Lord forgive me when I sliced off that mans ear with a sword, thank you Lord for putting it back in place and healing the wound. Lord FORGIVE me for not falling on my knees and seeking your counsel before I acted. Lord forgive me for not PRAYING daily that you would remove EVIL men from the seat of government. Lord you who took down Kings and made them to eat grass, Lord you who HUMBLE proud men before the world, Lord You who are in ultimate control, but also you Lord who hear and answer prayer of righteous men.

Lord you who hear our groaning when there are no words to say. Please God send REVIVAL to the United States, Lord GOD humble proud leaders of this country, and in asking that I know I might not like the form your judgement takes. Lord shelter and protect those I love in the coming judgement, Lord give time and open ears to those who would hear your word and turn from Evil which walks our land.

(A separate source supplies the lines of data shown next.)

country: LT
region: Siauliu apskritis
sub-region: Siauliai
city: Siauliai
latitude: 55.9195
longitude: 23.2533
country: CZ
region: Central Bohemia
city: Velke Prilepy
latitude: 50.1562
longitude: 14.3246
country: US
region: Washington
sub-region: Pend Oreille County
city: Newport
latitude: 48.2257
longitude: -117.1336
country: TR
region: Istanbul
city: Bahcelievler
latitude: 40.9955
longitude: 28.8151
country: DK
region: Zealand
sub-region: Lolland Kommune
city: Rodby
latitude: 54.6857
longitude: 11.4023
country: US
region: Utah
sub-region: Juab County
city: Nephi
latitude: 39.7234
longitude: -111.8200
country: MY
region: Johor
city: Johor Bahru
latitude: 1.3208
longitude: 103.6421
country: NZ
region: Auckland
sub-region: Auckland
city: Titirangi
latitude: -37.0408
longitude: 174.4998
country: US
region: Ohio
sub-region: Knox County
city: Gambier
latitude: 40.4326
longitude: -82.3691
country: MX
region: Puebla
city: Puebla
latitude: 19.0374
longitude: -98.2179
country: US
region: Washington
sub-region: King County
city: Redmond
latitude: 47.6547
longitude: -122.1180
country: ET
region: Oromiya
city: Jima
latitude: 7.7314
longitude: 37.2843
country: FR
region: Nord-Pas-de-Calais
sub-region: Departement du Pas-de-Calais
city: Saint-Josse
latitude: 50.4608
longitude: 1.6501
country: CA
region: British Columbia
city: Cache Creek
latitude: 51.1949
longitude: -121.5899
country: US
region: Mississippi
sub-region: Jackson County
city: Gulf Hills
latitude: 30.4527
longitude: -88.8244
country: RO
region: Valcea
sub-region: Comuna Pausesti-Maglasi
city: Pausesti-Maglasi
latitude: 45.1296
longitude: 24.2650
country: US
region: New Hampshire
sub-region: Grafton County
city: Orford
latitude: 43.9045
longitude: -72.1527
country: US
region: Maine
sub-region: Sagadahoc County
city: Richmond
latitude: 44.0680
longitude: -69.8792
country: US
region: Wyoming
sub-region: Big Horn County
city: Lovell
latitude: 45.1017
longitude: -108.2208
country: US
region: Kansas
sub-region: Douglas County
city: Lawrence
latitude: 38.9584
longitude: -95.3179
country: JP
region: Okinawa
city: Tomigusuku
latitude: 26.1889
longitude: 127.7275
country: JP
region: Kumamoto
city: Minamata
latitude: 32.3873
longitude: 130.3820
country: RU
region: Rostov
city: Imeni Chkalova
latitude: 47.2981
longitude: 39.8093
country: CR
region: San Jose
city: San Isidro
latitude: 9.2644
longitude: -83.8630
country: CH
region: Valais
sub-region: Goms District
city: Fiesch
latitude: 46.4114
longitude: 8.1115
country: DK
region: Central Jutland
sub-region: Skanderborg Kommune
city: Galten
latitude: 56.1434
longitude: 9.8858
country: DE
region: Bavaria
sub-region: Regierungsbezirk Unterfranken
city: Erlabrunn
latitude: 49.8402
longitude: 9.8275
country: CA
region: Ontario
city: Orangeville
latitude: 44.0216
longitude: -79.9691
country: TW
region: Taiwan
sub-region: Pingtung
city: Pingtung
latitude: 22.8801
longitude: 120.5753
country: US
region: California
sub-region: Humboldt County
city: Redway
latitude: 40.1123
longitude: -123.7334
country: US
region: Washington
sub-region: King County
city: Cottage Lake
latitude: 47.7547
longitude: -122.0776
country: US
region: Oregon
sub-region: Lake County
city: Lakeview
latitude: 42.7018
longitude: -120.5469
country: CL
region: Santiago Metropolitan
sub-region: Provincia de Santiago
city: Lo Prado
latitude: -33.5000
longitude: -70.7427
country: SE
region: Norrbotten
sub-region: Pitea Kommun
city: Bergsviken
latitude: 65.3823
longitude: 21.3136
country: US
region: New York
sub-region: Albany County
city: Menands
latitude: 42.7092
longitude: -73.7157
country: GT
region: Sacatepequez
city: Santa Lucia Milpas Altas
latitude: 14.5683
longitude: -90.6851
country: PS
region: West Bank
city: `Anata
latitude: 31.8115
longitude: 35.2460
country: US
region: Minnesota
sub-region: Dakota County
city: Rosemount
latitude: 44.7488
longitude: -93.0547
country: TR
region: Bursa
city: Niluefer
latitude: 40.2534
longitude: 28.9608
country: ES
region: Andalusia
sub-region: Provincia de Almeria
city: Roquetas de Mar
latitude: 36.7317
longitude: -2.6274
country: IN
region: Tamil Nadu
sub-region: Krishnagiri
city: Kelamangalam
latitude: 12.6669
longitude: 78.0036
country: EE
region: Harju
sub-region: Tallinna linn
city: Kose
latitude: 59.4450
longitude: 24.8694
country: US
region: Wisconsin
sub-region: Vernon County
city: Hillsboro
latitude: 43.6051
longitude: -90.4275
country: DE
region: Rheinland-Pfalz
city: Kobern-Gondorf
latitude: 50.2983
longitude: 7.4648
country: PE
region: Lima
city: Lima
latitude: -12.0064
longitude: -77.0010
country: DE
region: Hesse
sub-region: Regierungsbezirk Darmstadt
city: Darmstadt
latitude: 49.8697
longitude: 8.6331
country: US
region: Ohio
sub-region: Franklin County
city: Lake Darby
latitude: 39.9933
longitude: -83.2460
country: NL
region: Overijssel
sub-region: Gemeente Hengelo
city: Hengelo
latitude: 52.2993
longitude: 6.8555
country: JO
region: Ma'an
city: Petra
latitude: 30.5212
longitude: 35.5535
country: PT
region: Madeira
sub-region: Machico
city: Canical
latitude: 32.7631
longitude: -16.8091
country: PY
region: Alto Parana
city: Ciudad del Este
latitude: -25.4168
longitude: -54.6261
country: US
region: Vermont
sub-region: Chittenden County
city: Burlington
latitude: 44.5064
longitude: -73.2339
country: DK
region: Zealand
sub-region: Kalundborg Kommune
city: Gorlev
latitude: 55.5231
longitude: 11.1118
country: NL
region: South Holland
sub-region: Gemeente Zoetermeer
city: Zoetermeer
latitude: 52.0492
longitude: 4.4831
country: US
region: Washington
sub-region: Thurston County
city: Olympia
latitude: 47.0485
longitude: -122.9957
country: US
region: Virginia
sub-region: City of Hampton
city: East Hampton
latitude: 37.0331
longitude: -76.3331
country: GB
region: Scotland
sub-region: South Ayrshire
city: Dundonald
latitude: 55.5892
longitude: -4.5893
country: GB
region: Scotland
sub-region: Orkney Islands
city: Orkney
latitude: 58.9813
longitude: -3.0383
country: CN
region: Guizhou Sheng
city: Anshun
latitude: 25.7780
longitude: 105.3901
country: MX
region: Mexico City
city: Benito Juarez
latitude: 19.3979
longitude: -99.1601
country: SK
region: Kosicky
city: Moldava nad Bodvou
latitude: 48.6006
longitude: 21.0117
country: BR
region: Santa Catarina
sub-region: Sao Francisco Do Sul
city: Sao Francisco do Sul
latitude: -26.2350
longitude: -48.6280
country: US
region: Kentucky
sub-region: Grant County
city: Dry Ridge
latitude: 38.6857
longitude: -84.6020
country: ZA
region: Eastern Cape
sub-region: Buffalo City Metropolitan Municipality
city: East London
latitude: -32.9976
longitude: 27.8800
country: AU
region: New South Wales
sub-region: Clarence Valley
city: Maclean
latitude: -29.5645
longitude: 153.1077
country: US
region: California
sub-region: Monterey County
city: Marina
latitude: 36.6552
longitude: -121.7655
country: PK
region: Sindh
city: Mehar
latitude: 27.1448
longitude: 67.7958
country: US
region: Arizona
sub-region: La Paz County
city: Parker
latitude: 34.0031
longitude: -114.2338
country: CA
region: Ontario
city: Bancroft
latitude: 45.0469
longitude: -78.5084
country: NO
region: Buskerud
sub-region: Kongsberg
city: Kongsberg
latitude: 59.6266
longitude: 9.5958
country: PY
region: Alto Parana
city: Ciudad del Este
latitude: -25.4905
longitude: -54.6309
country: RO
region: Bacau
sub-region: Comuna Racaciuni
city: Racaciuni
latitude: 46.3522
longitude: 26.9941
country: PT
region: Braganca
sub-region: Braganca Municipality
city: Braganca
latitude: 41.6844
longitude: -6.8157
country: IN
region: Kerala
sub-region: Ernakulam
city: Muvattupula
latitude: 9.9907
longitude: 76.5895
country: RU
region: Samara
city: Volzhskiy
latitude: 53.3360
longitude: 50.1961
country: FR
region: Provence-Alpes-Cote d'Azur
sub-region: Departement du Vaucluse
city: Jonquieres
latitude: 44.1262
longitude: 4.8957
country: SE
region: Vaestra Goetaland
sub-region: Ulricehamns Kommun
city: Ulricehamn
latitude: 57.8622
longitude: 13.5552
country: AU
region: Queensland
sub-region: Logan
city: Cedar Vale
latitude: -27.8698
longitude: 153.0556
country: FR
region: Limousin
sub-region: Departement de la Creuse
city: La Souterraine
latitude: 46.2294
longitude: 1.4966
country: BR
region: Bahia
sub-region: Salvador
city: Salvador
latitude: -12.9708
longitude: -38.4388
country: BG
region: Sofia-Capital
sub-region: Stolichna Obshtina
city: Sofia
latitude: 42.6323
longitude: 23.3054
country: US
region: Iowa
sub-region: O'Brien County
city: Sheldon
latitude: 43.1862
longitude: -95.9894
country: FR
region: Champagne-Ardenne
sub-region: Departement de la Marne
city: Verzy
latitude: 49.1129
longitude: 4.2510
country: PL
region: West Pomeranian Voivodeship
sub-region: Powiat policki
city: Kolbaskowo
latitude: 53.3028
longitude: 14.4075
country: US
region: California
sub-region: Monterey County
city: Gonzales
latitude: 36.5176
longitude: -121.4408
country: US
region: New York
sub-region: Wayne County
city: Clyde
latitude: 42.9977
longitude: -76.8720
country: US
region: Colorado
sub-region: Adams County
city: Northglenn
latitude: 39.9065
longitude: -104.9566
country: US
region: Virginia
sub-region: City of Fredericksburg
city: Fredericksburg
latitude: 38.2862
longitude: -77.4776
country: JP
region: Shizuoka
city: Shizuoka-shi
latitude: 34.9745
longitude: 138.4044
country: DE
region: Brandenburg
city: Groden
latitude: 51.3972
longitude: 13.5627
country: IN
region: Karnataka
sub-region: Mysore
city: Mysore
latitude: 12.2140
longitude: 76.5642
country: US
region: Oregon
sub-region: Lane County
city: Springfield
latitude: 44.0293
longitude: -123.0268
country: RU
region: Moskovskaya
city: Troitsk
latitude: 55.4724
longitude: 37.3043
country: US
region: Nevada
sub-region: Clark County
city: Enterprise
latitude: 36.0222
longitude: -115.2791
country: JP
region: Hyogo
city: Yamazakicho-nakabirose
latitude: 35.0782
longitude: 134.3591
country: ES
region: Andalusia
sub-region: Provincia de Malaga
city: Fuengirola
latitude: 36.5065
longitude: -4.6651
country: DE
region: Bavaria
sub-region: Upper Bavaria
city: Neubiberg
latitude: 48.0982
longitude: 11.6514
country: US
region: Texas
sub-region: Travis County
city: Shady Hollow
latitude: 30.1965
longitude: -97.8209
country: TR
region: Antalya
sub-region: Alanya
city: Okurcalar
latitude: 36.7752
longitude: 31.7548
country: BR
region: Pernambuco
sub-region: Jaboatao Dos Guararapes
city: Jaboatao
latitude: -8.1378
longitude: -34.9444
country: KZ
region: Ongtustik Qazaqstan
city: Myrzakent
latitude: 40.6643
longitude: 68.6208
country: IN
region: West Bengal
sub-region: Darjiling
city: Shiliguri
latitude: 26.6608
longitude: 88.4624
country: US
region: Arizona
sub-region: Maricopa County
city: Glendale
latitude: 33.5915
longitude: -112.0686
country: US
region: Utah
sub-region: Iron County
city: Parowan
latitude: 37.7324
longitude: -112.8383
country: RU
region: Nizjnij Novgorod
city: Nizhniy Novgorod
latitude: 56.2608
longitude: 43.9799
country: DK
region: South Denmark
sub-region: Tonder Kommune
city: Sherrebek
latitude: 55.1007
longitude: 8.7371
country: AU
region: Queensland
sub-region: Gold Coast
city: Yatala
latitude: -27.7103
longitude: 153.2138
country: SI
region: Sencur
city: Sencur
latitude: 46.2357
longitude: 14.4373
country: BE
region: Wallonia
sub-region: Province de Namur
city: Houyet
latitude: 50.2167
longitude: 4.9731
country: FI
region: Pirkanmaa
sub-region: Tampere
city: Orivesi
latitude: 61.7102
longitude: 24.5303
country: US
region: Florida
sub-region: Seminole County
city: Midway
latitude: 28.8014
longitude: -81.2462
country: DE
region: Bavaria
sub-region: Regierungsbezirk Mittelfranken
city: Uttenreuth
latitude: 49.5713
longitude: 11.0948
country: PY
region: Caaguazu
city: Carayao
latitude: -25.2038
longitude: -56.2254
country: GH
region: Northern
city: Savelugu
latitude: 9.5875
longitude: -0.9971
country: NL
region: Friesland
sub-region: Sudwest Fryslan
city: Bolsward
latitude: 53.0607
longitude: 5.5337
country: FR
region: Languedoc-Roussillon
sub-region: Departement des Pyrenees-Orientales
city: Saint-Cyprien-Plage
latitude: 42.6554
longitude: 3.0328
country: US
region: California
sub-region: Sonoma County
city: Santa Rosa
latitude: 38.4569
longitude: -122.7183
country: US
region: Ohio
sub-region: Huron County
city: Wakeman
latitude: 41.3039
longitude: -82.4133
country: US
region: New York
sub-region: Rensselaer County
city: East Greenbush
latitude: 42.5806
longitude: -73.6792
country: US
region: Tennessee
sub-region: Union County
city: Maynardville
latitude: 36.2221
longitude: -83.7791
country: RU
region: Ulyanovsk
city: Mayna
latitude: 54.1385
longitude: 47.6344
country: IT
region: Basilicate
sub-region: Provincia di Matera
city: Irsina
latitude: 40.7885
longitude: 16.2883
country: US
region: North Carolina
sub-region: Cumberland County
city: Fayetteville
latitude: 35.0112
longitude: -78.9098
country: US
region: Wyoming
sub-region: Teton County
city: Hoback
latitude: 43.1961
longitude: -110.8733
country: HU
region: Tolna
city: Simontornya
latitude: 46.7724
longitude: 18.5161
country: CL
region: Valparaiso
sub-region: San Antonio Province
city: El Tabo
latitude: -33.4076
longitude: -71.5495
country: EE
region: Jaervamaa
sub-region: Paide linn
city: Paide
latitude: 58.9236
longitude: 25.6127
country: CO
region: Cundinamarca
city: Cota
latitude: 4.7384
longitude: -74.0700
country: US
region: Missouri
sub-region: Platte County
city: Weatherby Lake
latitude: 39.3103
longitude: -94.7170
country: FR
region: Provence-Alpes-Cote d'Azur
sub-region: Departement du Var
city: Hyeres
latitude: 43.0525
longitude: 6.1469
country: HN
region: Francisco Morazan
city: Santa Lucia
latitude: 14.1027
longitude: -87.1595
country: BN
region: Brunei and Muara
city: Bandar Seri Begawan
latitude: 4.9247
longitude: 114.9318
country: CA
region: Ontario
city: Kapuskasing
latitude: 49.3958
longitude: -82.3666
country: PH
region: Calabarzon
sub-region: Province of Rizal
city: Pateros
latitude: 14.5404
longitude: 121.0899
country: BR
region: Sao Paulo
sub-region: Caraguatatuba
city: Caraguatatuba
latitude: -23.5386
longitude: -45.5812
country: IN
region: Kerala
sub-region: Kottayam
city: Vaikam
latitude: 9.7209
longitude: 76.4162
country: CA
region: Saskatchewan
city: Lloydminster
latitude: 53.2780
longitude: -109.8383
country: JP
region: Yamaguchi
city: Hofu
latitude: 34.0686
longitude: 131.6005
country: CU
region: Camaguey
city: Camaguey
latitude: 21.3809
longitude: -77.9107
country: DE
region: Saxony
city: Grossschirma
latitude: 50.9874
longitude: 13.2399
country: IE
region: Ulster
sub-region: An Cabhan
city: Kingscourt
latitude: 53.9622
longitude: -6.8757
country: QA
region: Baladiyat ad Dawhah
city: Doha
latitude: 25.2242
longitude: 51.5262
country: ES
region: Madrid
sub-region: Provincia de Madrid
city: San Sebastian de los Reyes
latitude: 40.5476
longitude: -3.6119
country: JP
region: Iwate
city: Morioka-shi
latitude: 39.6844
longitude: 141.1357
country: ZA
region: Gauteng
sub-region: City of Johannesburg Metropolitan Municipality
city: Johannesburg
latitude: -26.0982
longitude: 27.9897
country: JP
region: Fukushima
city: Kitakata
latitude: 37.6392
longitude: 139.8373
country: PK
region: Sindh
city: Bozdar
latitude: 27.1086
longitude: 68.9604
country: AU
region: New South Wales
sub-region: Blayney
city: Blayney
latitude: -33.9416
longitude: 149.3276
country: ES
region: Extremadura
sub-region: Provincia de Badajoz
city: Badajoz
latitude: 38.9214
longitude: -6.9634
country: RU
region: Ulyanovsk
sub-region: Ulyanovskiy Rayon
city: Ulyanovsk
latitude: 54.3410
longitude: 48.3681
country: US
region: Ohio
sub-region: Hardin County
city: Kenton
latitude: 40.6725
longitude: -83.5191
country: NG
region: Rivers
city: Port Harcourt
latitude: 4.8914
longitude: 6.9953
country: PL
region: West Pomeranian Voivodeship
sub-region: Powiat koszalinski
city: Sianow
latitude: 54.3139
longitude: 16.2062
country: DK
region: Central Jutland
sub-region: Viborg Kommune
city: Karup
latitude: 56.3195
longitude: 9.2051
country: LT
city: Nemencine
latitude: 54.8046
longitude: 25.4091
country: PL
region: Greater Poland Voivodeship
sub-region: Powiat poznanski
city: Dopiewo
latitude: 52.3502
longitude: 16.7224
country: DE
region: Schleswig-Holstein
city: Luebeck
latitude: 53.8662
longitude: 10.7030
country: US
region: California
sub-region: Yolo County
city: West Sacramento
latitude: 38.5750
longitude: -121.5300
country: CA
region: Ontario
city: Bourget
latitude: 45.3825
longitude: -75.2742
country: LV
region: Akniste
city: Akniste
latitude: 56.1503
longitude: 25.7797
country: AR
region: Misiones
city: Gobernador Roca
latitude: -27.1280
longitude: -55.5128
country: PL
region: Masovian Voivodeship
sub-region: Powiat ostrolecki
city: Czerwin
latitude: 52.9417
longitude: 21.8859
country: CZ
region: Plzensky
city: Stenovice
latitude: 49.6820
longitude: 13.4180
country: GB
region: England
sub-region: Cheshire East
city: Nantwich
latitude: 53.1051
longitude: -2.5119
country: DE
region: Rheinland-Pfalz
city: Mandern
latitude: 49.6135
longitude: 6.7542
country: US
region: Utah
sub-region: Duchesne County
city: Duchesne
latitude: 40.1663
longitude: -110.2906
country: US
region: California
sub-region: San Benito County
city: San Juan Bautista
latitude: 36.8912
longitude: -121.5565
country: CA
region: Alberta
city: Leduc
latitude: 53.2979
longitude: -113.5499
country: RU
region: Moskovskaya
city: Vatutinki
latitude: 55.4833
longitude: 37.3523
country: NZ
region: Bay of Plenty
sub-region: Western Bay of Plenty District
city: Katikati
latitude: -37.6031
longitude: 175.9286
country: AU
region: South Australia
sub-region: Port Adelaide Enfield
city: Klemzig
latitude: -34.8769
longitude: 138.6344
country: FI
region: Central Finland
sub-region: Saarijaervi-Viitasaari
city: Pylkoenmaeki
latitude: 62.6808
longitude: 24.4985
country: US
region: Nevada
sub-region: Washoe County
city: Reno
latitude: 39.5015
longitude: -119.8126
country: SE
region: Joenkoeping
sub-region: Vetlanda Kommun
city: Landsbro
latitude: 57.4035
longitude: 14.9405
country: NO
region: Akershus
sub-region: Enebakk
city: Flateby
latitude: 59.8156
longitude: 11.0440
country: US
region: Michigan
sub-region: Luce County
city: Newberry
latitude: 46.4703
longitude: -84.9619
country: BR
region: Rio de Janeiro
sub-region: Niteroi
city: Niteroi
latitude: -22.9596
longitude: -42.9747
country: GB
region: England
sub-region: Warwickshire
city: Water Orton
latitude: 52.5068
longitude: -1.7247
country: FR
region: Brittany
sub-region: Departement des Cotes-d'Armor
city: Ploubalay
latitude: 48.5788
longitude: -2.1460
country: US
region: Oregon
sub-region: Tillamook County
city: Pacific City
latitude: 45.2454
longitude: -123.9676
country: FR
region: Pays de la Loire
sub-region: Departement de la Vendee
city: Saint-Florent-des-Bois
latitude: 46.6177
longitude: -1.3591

I thank GOD for the Spirit which dwells within me - for without it I would be LOST !!


----------



## KeeperTX (Jul 8, 2013)

Amen brother. Yes judgement is coming and the only refuge is found in Jesus Christ.


----------



## jdipper1 (Jul 18, 2007)

The Bible tells of exactly what is happening now. Read II Peter and you will understand that this is fortold. GOD help us.

GOD Bless,
John


----------



## Danny O (Apr 14, 2010)

Sad day for America. A culmination of 50+ years of the sexual revolution and Roe vs Wade has caused our moral compass to point directly to hell. May God have mercy on us.


----------



## atcfisherman (Oct 5, 2006)

Amen!!!


----------



## tngbmt (May 30, 2004)

> if anyone causes one of these little ones--those who believe in me--to stumble, it would be better for them to have a large millstone hung around their neck and to be drowned in the depths of the sea.


we as a nation just told our children that it is OK to sin .. we promote & glorify that 'feel good' option and turned away from the Lord
i fear the consequences that my children & their children will face.


----------



## bigfishtx (Jul 17, 2007)

The only "we" is the scumbag demorats and progressives. We didn't say it was ok for g
****'s to wed, THEY did


----------



## Seeker (Jul 6, 2009)

Pet Spoon said:


> Sad day for America. A culmination of 50+ years of the sexual revolution and Roe vs Wade has caused our moral compass to point directly to hell. May God have mercy on us.


^^^^^^^^^^^^^^^^^^^^^^^^^^^^^^^^^^^^^^^

This...

Nailed it!


----------



## jimk (May 28, 2004)

Temporary happiness for a few at a terrible cost to a nation.

I wonder what word will be devised to describe someone who hates Christians.


----------